F1, Ferrari e McLaren: obiettivo Red Bull

Formula 1: Ferrari e McLaren puntano forte sullo sviluppo delle loro monoposto nel tentativo di recuperare in classifica gli italiani e difendersi dalla rimonta della Red Bull gli inglesi

da , il

    F1, Ferrari e McLaren: obiettivo Red Bull

    Si lascino stare i pasticci. La Ferrari non è molto distante dalla Red Bull e, ad oggi, ha lo stesso identico potenziale della McLaren che guida la classifica. La scuderia del Cavallino vorrebbe ricucire definitivamente il gap che la separa dalla vettura di Sebastian Vettel e Mark Webber per provare una rimonta mondiale difficile ma non impossibile. La McLaren ha il problema opposto: si trova in alto pur sapendo di dover correre in difesa. Per queste ragioni le due scuderie spingeranno pesantemente sulla crescita dei loro progetti anche in questa bollente estate.

    FERRARI. La Ferrari F10 non è una monoposto da buttare. A Silverstone ha dimostrato di poter andare persino più veloce della McLaren. In gara, purtroppo, non c’è stato modo di vederla lottare con le Red Bull ma l’impressione, giro più veloce della gara a parte, è che il divario sarebbe stato meno evidente di quanto non registrato in qualifica. Per i prossimi due appuntamenti consecutivi di Germania e Ungheria il team italiano punta ancora molto sullo sviluppo con il chiaro obiettivo di rimettersi in gara prima della pausa estiva. Qualora non accadesse, ci sarà da prendere altre decisioni che per il momento non vengono neanche nominate:“Le modifiche di Valencia e Silverstone hanno migliorato molto la macchina, prima o poi avremo un risultato alla nostra altezza. Con il sistema dei punti dello scorso anno sarei a 18 lunghezze dal leader”, ha dichiarato Alonso. “Continueremo a spingere sullo sviluppo della F10. Chiaramente la situazione in campionato è molto complicata ma restiamo convinti che possiamo ancora lottare per il titolo”, ha aggiunto Domenicali.

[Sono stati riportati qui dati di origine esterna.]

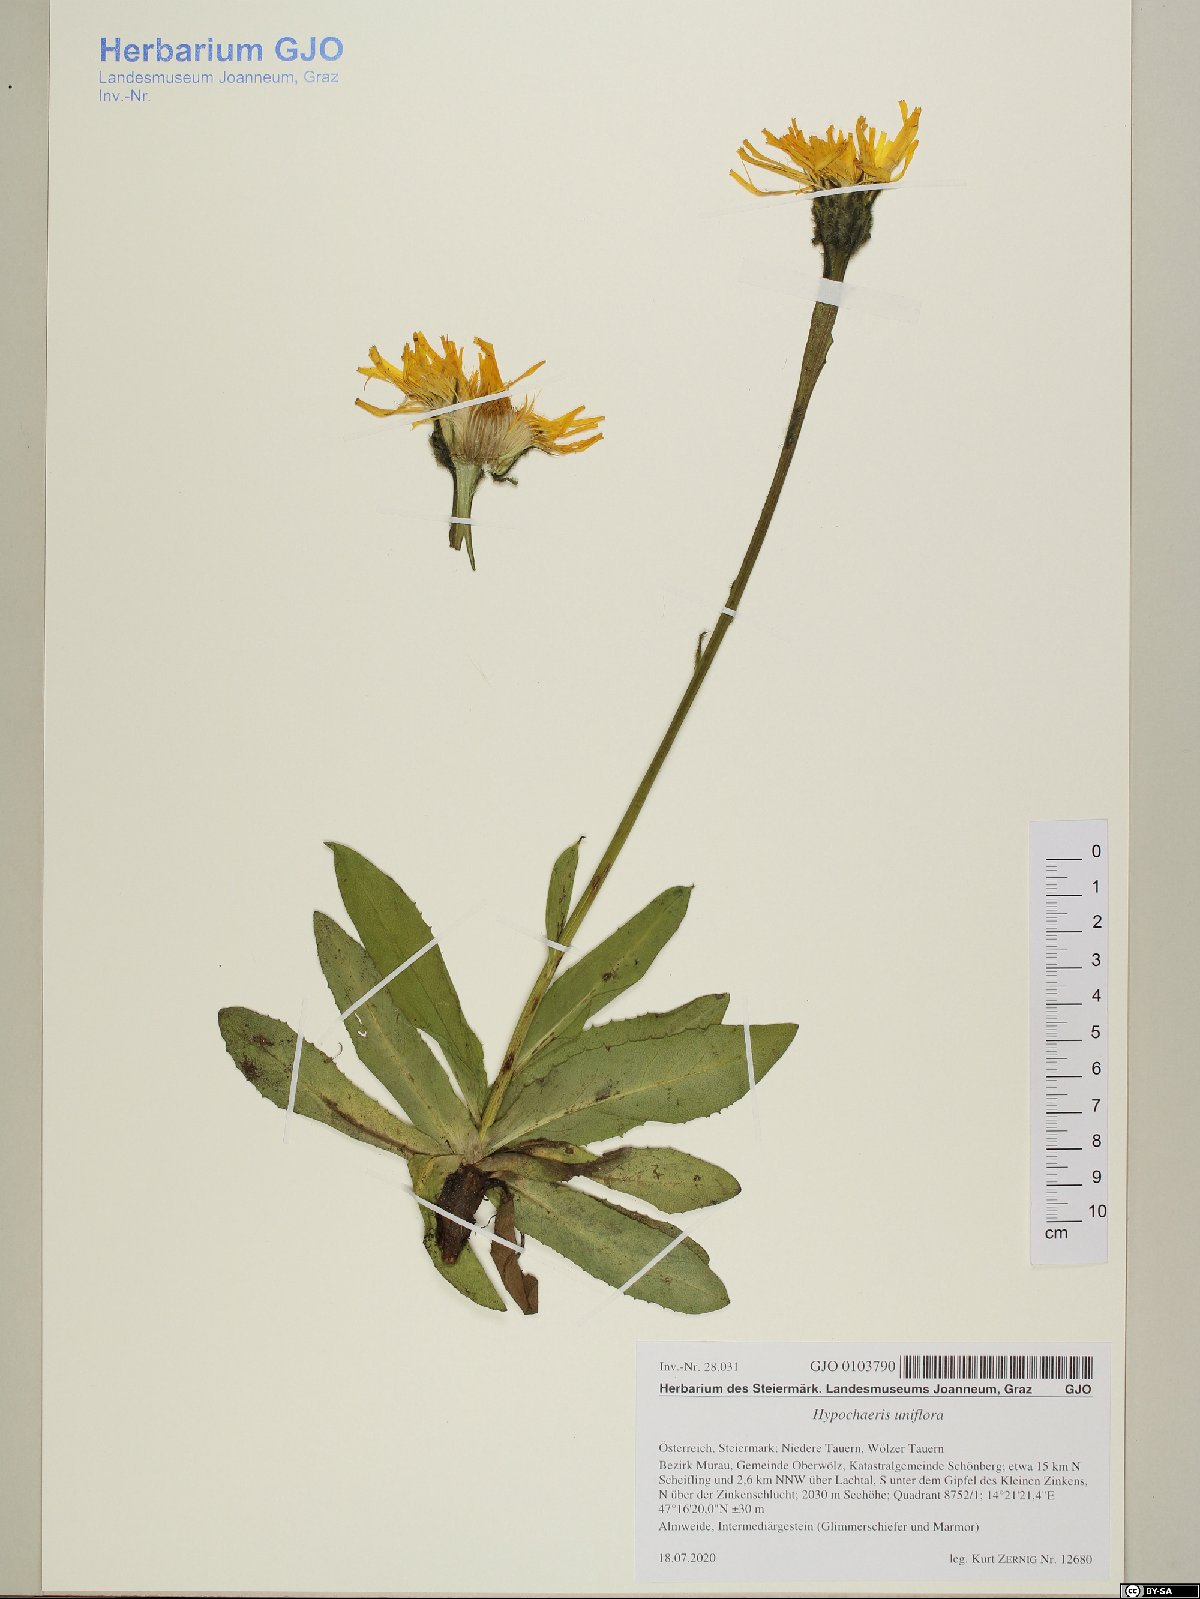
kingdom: Plantae
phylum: Tracheophyta
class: Magnoliopsida
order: Asterales
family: Asteraceae
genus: Trommsdorffia
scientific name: Trommsdorffia uniflora
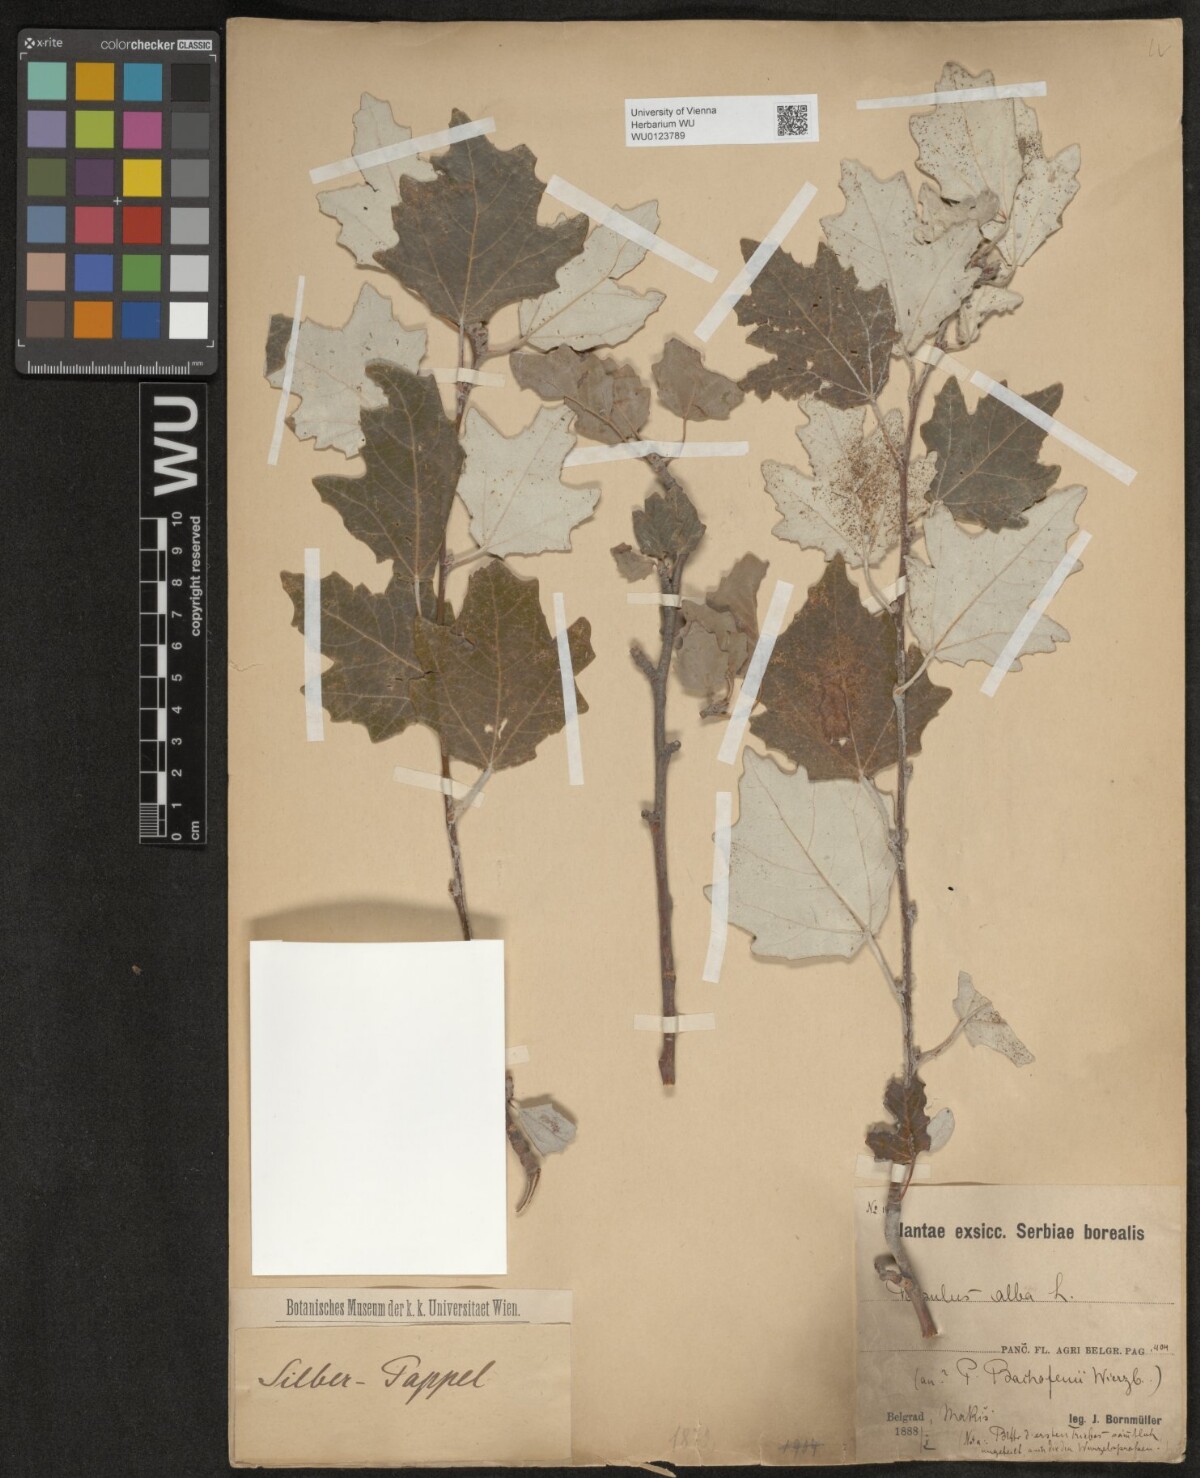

    MCLAREN F1. Gli scarichi bassi portati a Silverstone sono stati un flop solo perché il team inglese ha voluto correre troppo con lo sviluppo. In Germania tra meno di dieci giorni la soluzione sarà riproposta con la consapevolezza che i dati raccolti nelle libere del Gran Premio d Gran Bretagna eviteranno brutte sorprese. Grazie a questa soluzione, Martin Whitmarsh spera di compiere un sensibile passo in avanti. “Sono molto ottimista ora - ha detto il boss McLarenHo controllato i dati e credo che ora che capiamo meglio i problemi possiamo anche fare qualche esperimento”. Il numero uno di Woking si è preso la responsabilità per la scelta di fare retromarcia nello scorso weekend:“Lewis continuerà a dire che avremmo dovuto utilizzare gli scarichi in gara, e forse non si sbaglia. Ma è stata una mia decisione e credo sia stata la cosa giusta da fare”, ha concluso.